True blue, rare in flowers, is easily obtainable in bog sage

Jimmy Williams

Once in a blue moon I get a comment from a reader. It goes like this. Reader: “I read your column every week, and …” My rejoinder: “Good, that makes two of us.” (It used to be three before my mother died.) 

The reader continues: “But why do you use those long plant names?” Then I am backed into a corner, from which extrication proves to be more of a problem than I had thought it would. 

“Well,” I feebly plead, “it is the only way you can be sure you are getting the right plant from a dealer, by certain identification of the botanical name of the specimen in question.” My interlocutor goes away uninformed as she (he) wished she were. 

The fact of the business, botanical names make no more sense sometimes than the English language in general, one of the hardest in the world to master, it is said. The common names we use, which are familiar to nearly every gardener worth his compost, are often more confusing than the scientific ones. The problem comes, or is exacerbated at least, when one travels to various sections of the country where a different name (or names) is used for a particular plant. Case in point: the almost universal use hereabouts of the word “buttercup” for the early daffodil that is so rampant here. In fact, “buttercup” is a horse of a totally different color in other places, and even here as well.
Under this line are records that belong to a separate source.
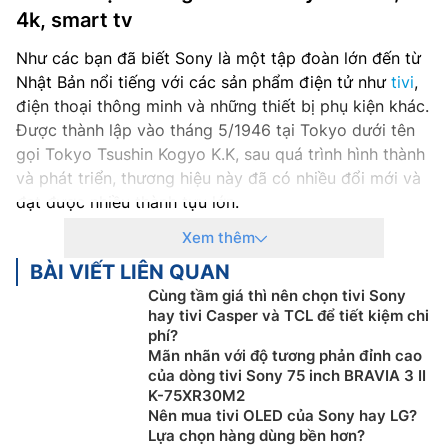
4k, smart tv
Như các bạn đã biết Sony là một tập đoàn lớn đến từ
Nhật Bản nổi tiếng với các sản phẩm điện tử như
tivi
,
điện thoại thông minh và những thiết bị phụ kiện khác.
Được thành lập vào tháng 5/1946 tại Tokyo dưới tên
gọi Tokyo Tsushin Kogyo K.K, sau quá trình hình thành
và phát triển, thương hiệu này đã có nhiều đổi mới và
đạt được nhiều thành tựu lớn.
Là một thương hiệu hàng đầu chuyên về sản xuất
Xem thêm
smart tivi
, Sony luôn mang đến cho người dùng những
BÀI VIẾT LIÊN QUAN
sản phẩm tivi thông minh với chất lượng tốt nhất.
Cùng tầm giá thì nên chọn tivi Sony
hay tivi Casper và TCL để tiết kiệm chi
Đến ngày nay, Sony đã đạt được những thành công
phí?
nhất định. Hãng luôn thể hiện được chất riêng một
Mãn nhãn với độ tương phản đỉnh cao
cách mạnh mẽ và ấn tượng. Điển hình cho điều này là
của dòng tivi Sony 75 inch BRAVIA 3 II
các dòng
tivi OLED
với màn hình siêu mỏng, thiết kế
K-75XR30M2
Nên mua tivi OLED của Sony hay LG?
tinh tế và hiện đại.
Lựa chọn hàng dùng bền hơn?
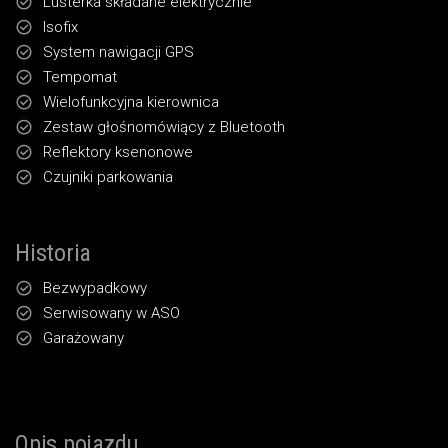
Lusterka składane elektrycznie
Isofix
System nawigacji GPS
Tempomat
Wielofunkcyjna kierownica
Zestaw głośnomówiący z Bluetooth
Reflektory ksenonowe
Czujniki parkowania
Historia
Bezwypadkowy
Serwisowany w ASO
Garażowany
Opis pojazdu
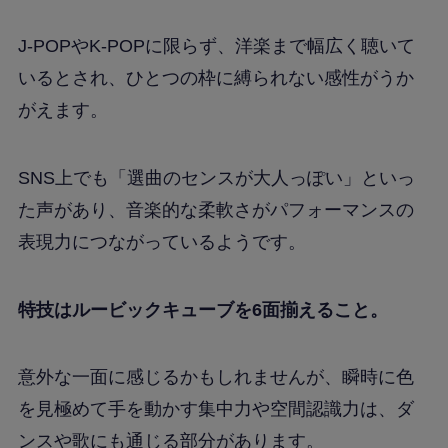
J-POPやK-POPに限らず、洋楽まで幅広く聴いて
いるとされ、ひとつの枠に縛られない感性がうか
がえます。
SNS上でも「選曲のセンスが大人っぽい」といっ
た声があり、音楽的な柔軟さがパフォーマンスの
表現力につながっているようです。
特技はルービックキューブを6面揃えること。
意外な一面に感じるかもしれませんが、瞬時に色
を見極めて手を動かす集中力や空間認識力は、ダ
ンスや歌にも通じる部分があります。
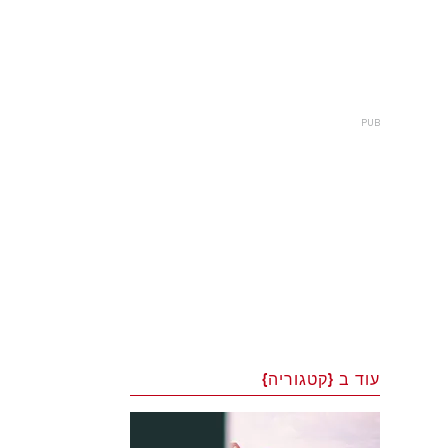
עוד ב {קטגוריה}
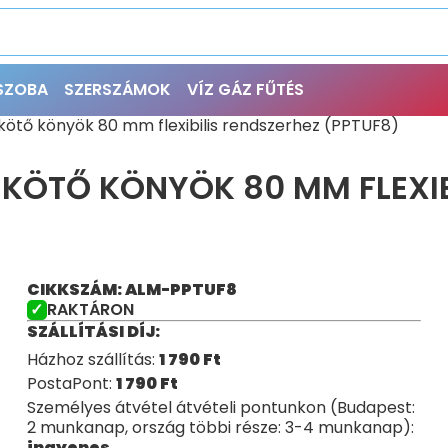
ŐSZOBA
SZERSZÁMOK
VÍZ GÁZ FŰTÉS
ötő könyök 80 mm flexibilis rendszerhez (PPTUF8)
EKÖTŐ KÖNYÖK 80 MM FLEXIB
CIKKSZÁM: ALM-PPTUF8
RAKTÁRON
SZÁLLÍTÁSI DÍJ:
Házhoz szállítás:
1 790
Ft
PostaPont:
1 790
Ft
Személyes átvétel átvételi pontunkon (Budapest:
2 munkanap, ország többi része: 3-4 munkanap):
ingyenes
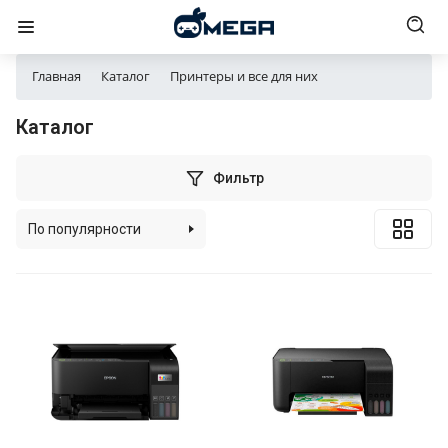
Главная
Каталог
Принтеры и все для них
Каталог
Фильтр
По популярности
По алфавиту
По цене (возрастанию)
По цене (убыванию)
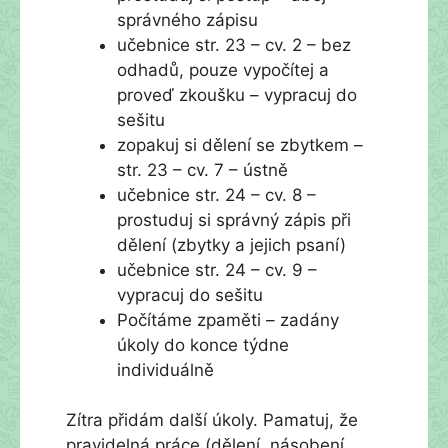
správného zápisu
učebnice str. 23 – cv. 2 – bez
odhadů, pouze vypočítej a
proveď zkoušku – vypracuj do
sešitu
zopakuj si dělení se zbytkem –
str. 23 – cv. 7 – ústně
učebnice str. 24 – cv. 8 –
prostuduj si správný zápis při
dělení (zbytky a jejich psaní)
učebnice str. 24 – cv. 9 –
vypracuj do sešitu
Počítáme zpaměti – zadány
úkoly do konce týdne
individuálně
Zítra přidám další úkoly. Pamatuj, že
pravidelná práce (dělení, násobení,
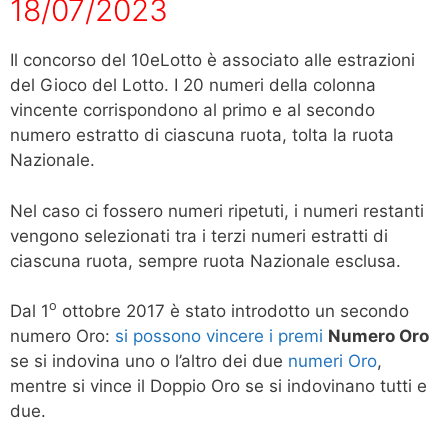
18/07/2023
Il concorso del 10eLotto è associato alle estrazioni
del Gioco del Lotto. I 20 numeri della colonna
vincente corrispondono al primo e al secondo
numero estratto di ciascuna ruota, tolta la ruota
Nazionale.
Nel caso ci fossero numeri ripetuti, i numeri restanti
vengono selezionati tra i terzi numeri estratti di
ciascuna ruota, sempre ruota Nazionale esclusa.
o
Dal 1
ottobre 2017 è stato introdotto un secondo
numero Oro:
si possono vincere i premi
Numero Oro
se si indovina uno o l’altro dei due
numeri Oro
,
mentre si vince il Doppio Oro se si indovinano tutti e
due.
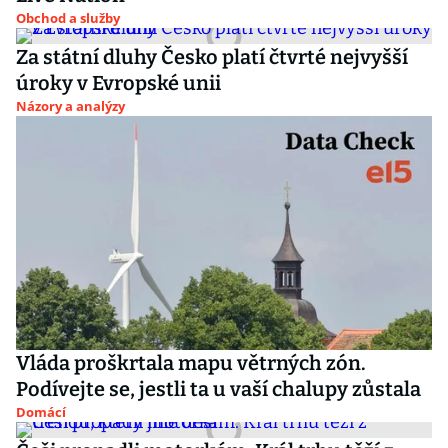
Obchod a služby
Za státní dluhy Česko platí čtvrté nejvyšší
úroky v Evropské unii
Názory a analýzy
Vláda proškrtala mapu větrných zón.
Podívejte se, jestli ta u vaší chalupy zůstala
Domácí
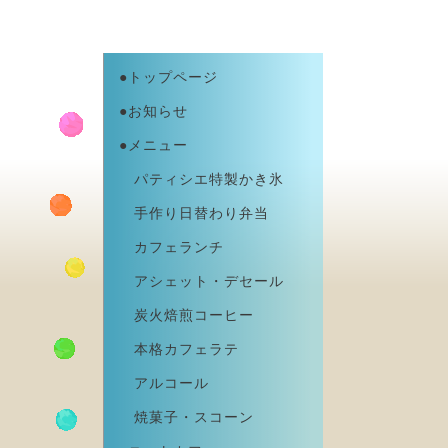
●トップページ
●お知らせ
●メニュー
パティシエ特製かき氷
手作り日替わり弁当
カフェランチ
アシェット・デセール
炭火焙煎コーヒー
本格カフェラテ
アルコール
焼菓子・スコーン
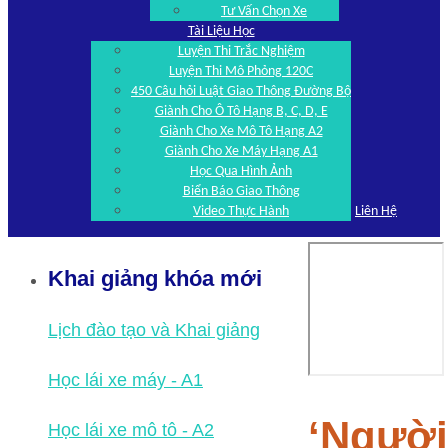
Tư Vấn Chọn Xe
Tài Liệu Học
Luyện Thi Trắc Nghiệm
Luyện Thi Mô Phỏng 120C
450 Câu hỏi Luật Giao Thông Đường Bộ
Giành Cho Ô Tô Hạng B, C, D, E
Giành Cho Xe Mô Tô Hạng A2
Giành Cho Xe Máy Hạng A1
Học Qua Hình Ảnh
Biển Báo Giao Thông
Video Thực Hành
Liên Hệ
Khai giảng khóa mới
Lịch đào tạo và Khai giảng
Học lái xe máy - A1
‘Người
Học lái xe mô tô - A2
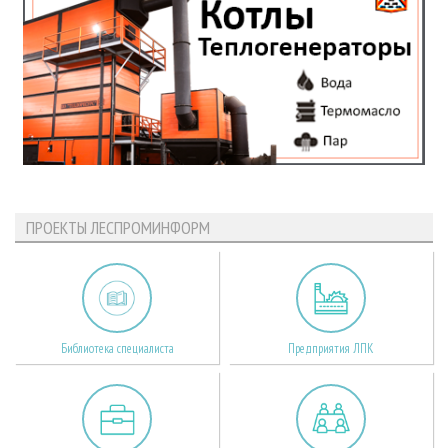
ПРОЕКТЫ ЛЕСПРОМИНФОРМ
Библиотека специалиста
Предприятия ЛПК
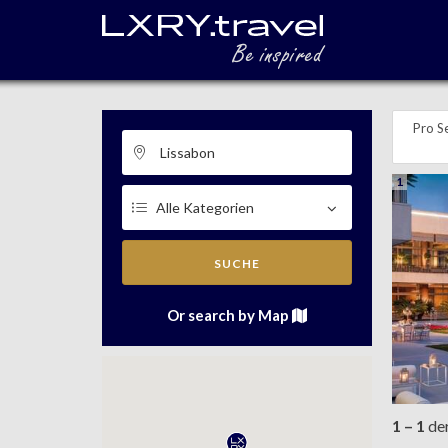
Pro Se
1
SUCHE
Or search by Map
1 – 1
de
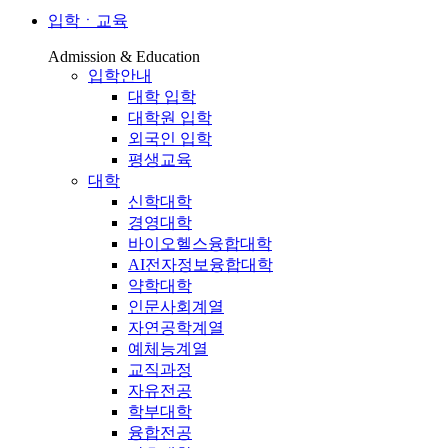
입학ㆍ교육
Admission & Education
입학안내
대학 입학
대학원 입학
외국인 입학
평생교육
대학
신학대학
경영대학
바이오헬스융합대학
AI전자정보융합대학
약학대학
인문사회계열
자연공학계열
예체능계열
교직과정
자유전공
학부대학
융합전공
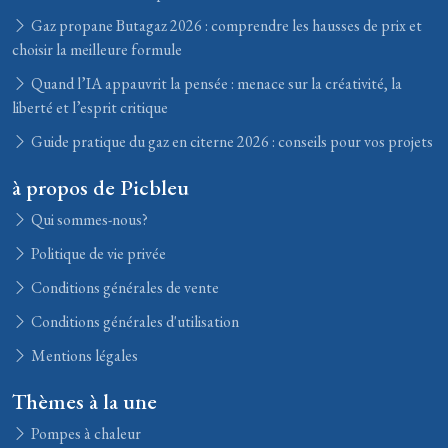
Gaz propane Butagaz 2026 : comprendre les hausses de prix et
choisir la meilleure formule
Quand l’IA appauvrit la pensée : menace sur la créativité, la
liberté et l’esprit critique
Guide pratique du gaz en citerne 2026 : conseils pour vos projets
à propos de Picbleu
Qui sommes-nous?
Politique de vie privée
Conditions générales de vente
Conditions générales d'utilisation
Mentions légales
Thèmes à la une
Pompes à chaleur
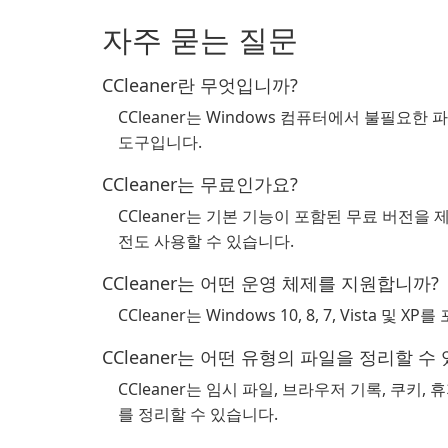
자주 묻는 질문
CCleaner란 무엇입니까?
CCleaner는 Windows 컴퓨터에서 불필
도구입니다.
CCleaner는 무료인가요?
CCleaner는 기본 기능이 포함된 무료 버전을
전도 사용할 수 있습니다.
CCleaner는 어떤 운영 체제를 지원합니까?
CCleaner는 Windows 10, 8, 7, Vista 
CCleaner는 어떤 유형의 파일을 정리할 수
CCleaner는 임시 파일, 브라우저 기록, 쿠키,
를 정리할 수 있습니다.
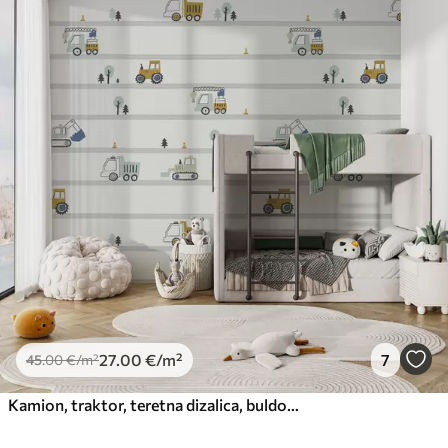
27
.00
€
/m²
7
45
.00
€
/m²
Kamion, traktor, teretna dizalica, buldožer, bager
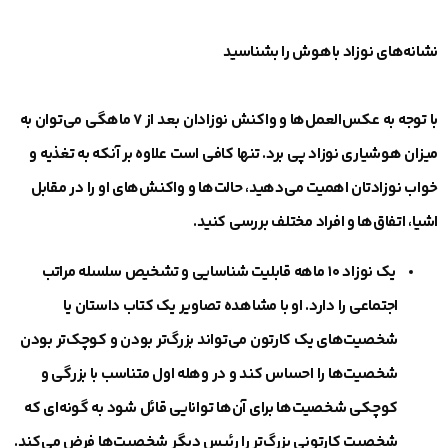
نشانه‌های نوزاد باهوش را بشناسید
با توجه به عکس‌العمل‌ها و واکنش نوزادان بعد از ۷ ماهگی می‌توان به
میزان هوشیاری نوزاد پی برد. تنها کافی است علاوه بر آنکه به تغذیه و
خواب نوزادتان اهمیت می‌دهید، حالت‌ها و واکنش‌های او را در مقابل
اشیا، اتفاق‌ها و افراد مختلف بررسی کنید.
یک نوزاد ۱۰ ماهه‌ قابلیت شناسایی و تشخیص سلسله مراتب
اجتماعی را دارد. او با مشاهده تصاویر یک کتاب داستان یا
شخصیت‌های یک کارتون می‌تواند بزرگ‌تر بودن و کوچک‌تر بودن
شخصیت‌ها را احساس کند و در وهله اول متناسب با بزرگی و
کوچکی شخصیت‌ها برای آن‌ها توانایی قائل شود به گونه‌ای که
شخصیت کارتونی بزرگ‌تر را رئیس دیگر شخصیت‌ها فرض می‌کند.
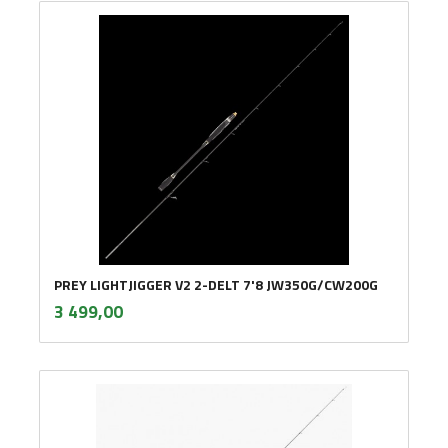
PREY LIGHTJIGGER V2 2-DELT 7'8 JW350G/CW200G
inkl.
Pris
3 499,00
mva.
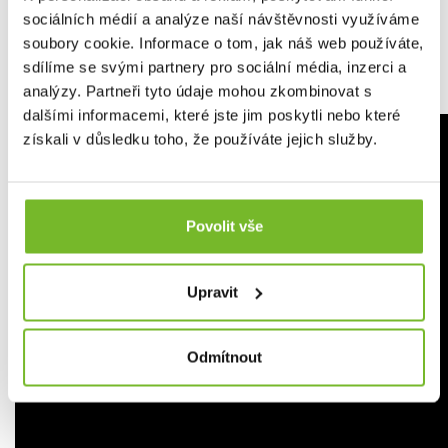
sociálních médií a analýze naší návštěvnosti využíváme
soubory cookie. Informace o tom, jak náš web používáte,
sdílíme se svými partnery pro sociální média, inzerci a
analýzy. Partneři tyto údaje mohou zkombinovat s
dalšími informacemi, které jste jim poskytli nebo které
získali v důsledku toho, že používáte jejich služby.
Povolit vše
Upravit
Odmítnout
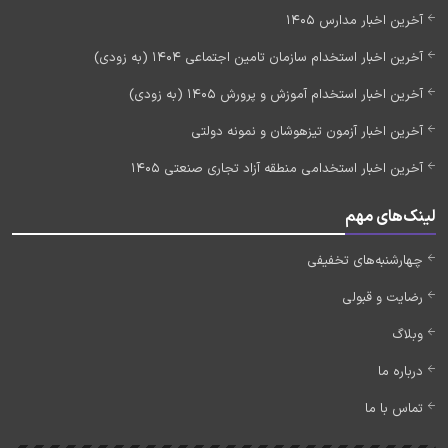
آخرین اخبار مدارس 1405
آخرین اخبار استخدام سازمان تامین اجتماعی 1404 (به زودی)
آخرین اخبار استخدام آموزش و پرورش 1405 (به زودی)
آخرین اخبار آزمون تیزهوشان و نمونه دولتی
آخرین اخبار استخدامی منطقه آزاد تجاری صنعتی 1405
لینک‌های مهم
چهارشنبه‌های تخفیفی
رضایت و قبولی
وبلاگ
درباره ما
تماس با ما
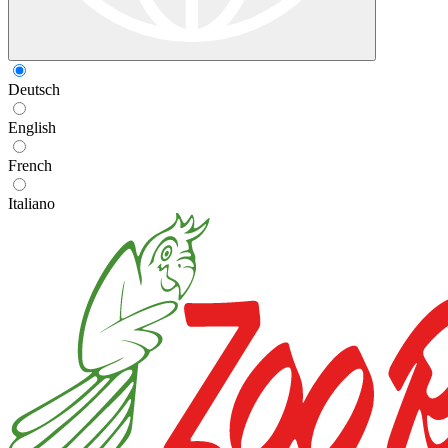
Deutsch
English
French
Italiano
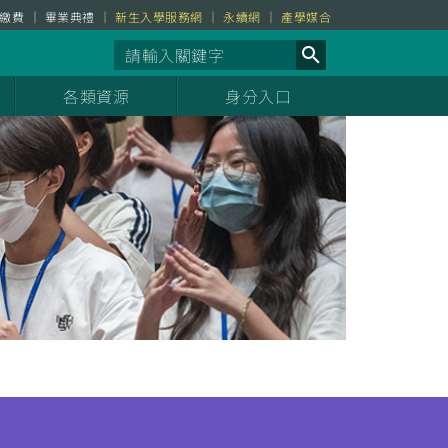
繳費
畢業典禮
新生入學服務網
永續網
產學媒合
各類資源
身分入口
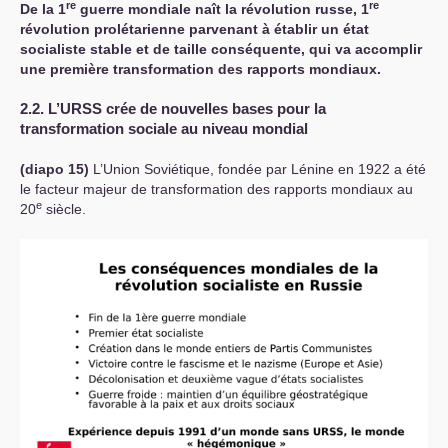
re
re
De la 1
guerre mondiale naît la révolution russe, 1
révolution prolétarienne parvenant à établir un état
socialiste stable et de taille conséquente, qui va accomplir
une première transformation des rapports mondiaux.
2.2. L’
URSS
crée de nouvelles bases pour la
transformation sociale au niveau mondial
(diapo 15)
L’Union Soviétique, fondée par Lénine en 1922 a été
le facteur majeur de transformation des rapports mondiaux au
e
20
siècle.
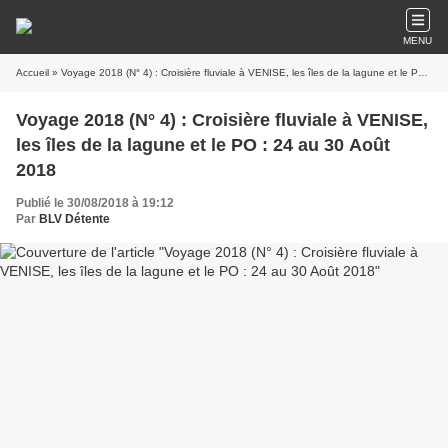
MENU
Accueil
» Voyage 2018 (N° 4) : Croisière fluviale à VENISE, les îles de la lagune et le PO : 24 au 30 Août 2018
Voyage 2018 (N° 4) : Croisière fluviale à VENISE,
les îles de la lagune et le PO : 24 au 30 Août
2018
Publié le 30/08/2018 à 19:12
Par
BLV Détente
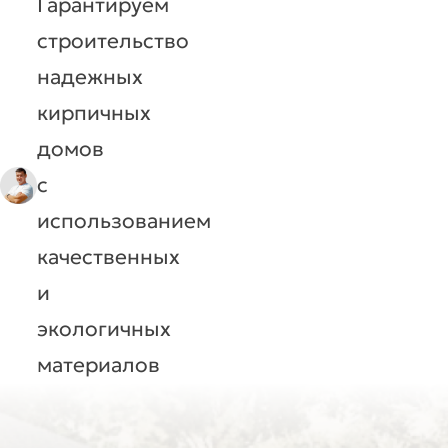
Гарантируем
строительство
надежных
кирпичных
домов
с
использованием
качественных
и
экологичных
материалов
The bulbous daffodil we’re talking about is, botanically, Narcissus pseudonarcissus, the last of the two words being the species name. The syllable “pseudo” would seem to indicate it is not a narcissus at all, but a false narcissus, which it certainly is not. It as real a daffodil as any other of the hundreds you might have met. 

Now the real buttercup is no narcissus, but botanically Ranunculus repens, the creeping buttercup, native here and flowering with little yellow blooms from a creeping (“repens”) rootstock. The narcissus “buttercup” is a native of Europe, not the United States.

Another good example is the early spring creeping phlox, commonly called “thrift” here. Go to another part of the country and “thrift” is the true “thrift,” Armeria maritima, the specific latter word akin to “maritime,” of the sea. This real thrift does indeed grow well near to the sea in the sandy soils that prevail there. All my efforts to grow it here have resulted in a melting out within a year or so in our heavy soil and sweltering summers. On the other hand, our misapplied “thrift,” or creeping phlox, does well for most gardeners here. This “thrift” is botanically Phlox stolonifera, the specific epithet indicating that it spreads by stolons, which indeed it does. 

Where in the Sam Hill are we going here? Not much farther. In fact, we will leave it here, with just the suggestion that you check the label of any plant you buy for the common name, and, as well, the botanical name, usually in italics and printed smaller than the common name. 

There’s a whole lot more that could be said on this subject. I am sure you can’t wait.